Studio album by Yvette Tollar
- Released: 2008
- Recorded: 20 Hz Sound Studio
- Genre: Jazz

Yvette Tollar chronology
| Cactus Flowers (2001) | Ima (2008) |  |

= Ima (Yvette Tollar album) =

Ima is an album by Canadian jazz vocalist Yvette Tollar, released in 2008.

Released in November 2008 at Glenn Gould Studio in Toronto, Ima (ROM10), is a collection of Canadian written contemporary jazz songs. CBC Radio recorded the CD release concert for national broadcast on their Canada Live program.

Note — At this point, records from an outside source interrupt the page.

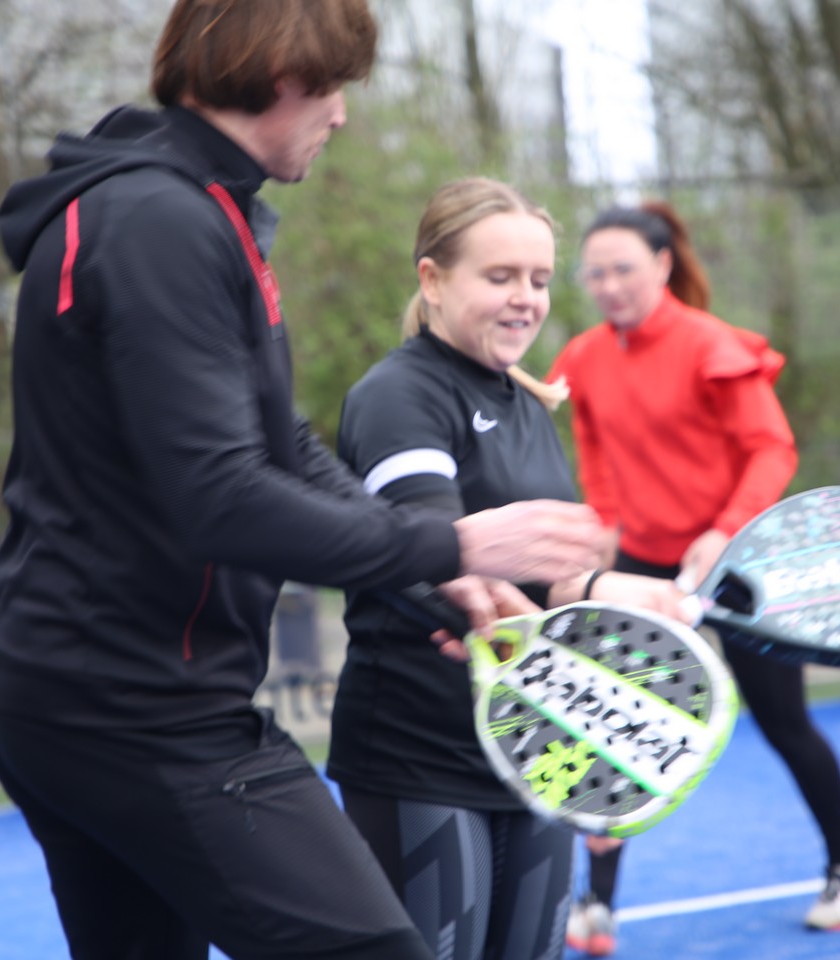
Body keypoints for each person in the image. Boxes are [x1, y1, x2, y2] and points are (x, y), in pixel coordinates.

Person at [0, 5, 607, 959]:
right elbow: (223, 496)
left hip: (95, 693)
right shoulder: (160, 221)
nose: (340, 114)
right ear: (280, 74)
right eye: (333, 86)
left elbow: (281, 448)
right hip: (133, 707)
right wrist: (452, 541)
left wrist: (437, 570)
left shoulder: (190, 209)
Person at [330, 178, 697, 960]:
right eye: (500, 277)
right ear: (433, 280)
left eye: (538, 279)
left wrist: (621, 592)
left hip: (534, 745)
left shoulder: (528, 405)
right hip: (418, 752)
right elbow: (437, 549)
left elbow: (540, 576)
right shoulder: (397, 395)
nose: (525, 298)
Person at [551, 200, 840, 952]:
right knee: (611, 731)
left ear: (663, 265)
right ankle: (596, 906)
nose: (608, 286)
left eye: (623, 269)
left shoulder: (711, 346)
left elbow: (772, 448)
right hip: (638, 571)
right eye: (594, 273)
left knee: (785, 724)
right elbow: (596, 455)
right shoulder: (584, 358)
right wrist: (605, 532)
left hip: (739, 567)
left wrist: (723, 531)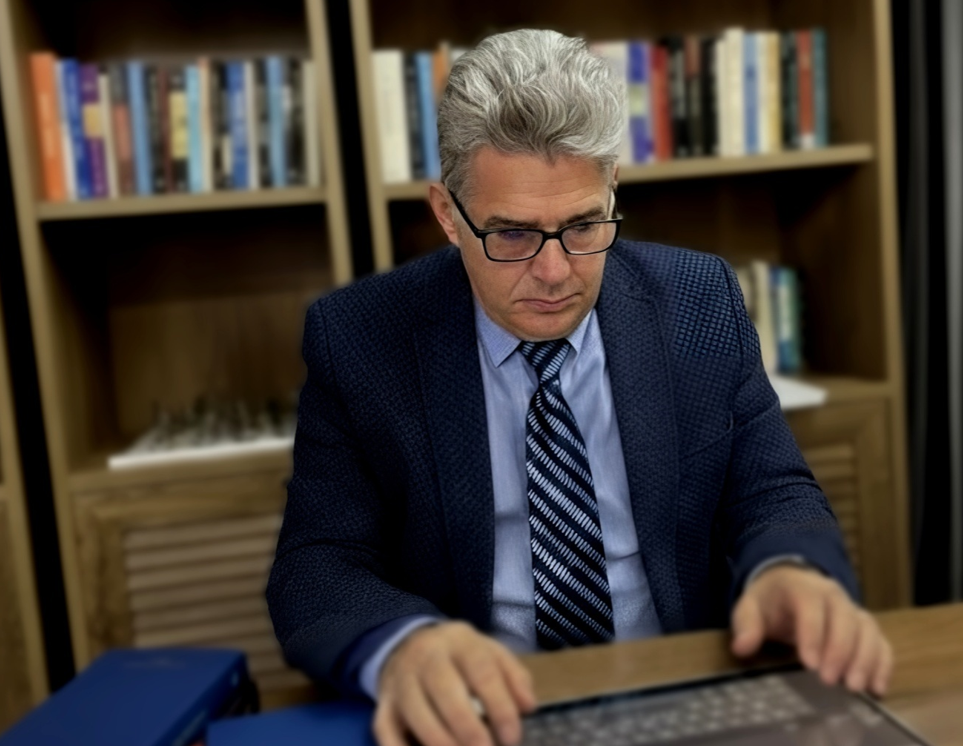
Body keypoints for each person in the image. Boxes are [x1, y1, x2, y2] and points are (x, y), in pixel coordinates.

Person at [267, 28, 892, 746]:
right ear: (446, 214)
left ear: (611, 189)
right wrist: (403, 645)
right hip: (481, 716)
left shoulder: (699, 300)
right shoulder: (359, 338)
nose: (555, 271)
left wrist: (788, 571)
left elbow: (772, 491)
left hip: (681, 700)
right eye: (511, 235)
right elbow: (318, 564)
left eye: (584, 225)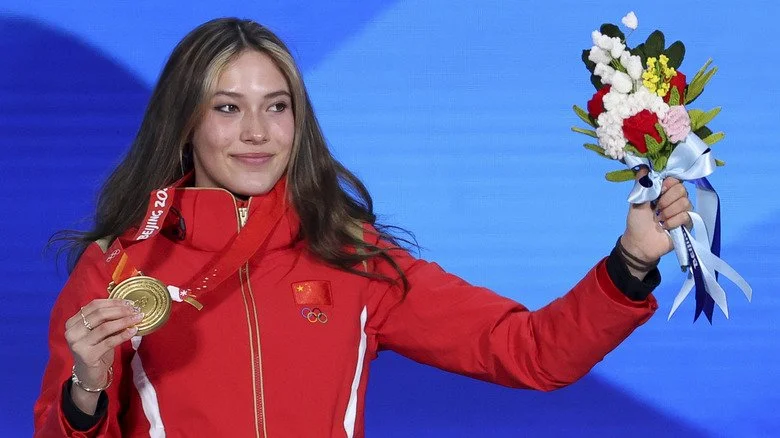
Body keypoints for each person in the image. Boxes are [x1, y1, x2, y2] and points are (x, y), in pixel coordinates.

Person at [34, 17, 692, 438]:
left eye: (276, 107)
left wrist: (631, 262)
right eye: (227, 108)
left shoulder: (351, 257)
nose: (257, 132)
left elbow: (529, 351)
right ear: (185, 124)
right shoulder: (120, 269)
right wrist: (86, 389)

The record was made with support from The Canada Council For The Arts and FACTOR. In 2009, it received a Juno Award nomination for Best Vocal Jazz Album Of The Year.

== Track listing ==
1. "Contradiction"
2. "Do You Remember Me?"
3. "Edith and The Kingpin"
4. "I Forgive You"
5. "Fall Down"
6. "Sick Rose"
7. "Hang On"
8. "Prayer for Humankindness" (Full Band)
9. "Glittering Precipice"
10. "Ima"
11. "Prayer for Humankindness" (Piano & Voice Duo)

== Personnel ==
- Yvette Tollar – voice
- Dave Restivo – piano
- David Virelles – piano, Rhodes
- Robi Botos – piano
- Ernie Tollar – saxophones, flutes, clarinet
- Rich Brown – bass
- Larnell Lewis – drums

Special Guests:
- Kevin Breit – guitar, mandolin
- Mark Duggan – kalimba
- Ravi Naimpally – tabla
- Debashis Sinha – dumbek
- Allison Long – background vocals
- Sophia Grigoriadis – background vocals
- Producers: Yvette Tollar and Rich Brown.
- Recorded at Canterbury Sound Studio.
- Additional recording: Collin Barrett
- Engineers: Jeremy Darby - Canterbury Sound Studio, Collin Barrett
- Edited at Canterbury Sound Studio by Sam Ibbett, Victory Drive Studio by Jono Grant, and 20 Hz Sound Studio by Collin Barrett.
- Mixed at: 20 Hz Sound Studio by Collin Barrett.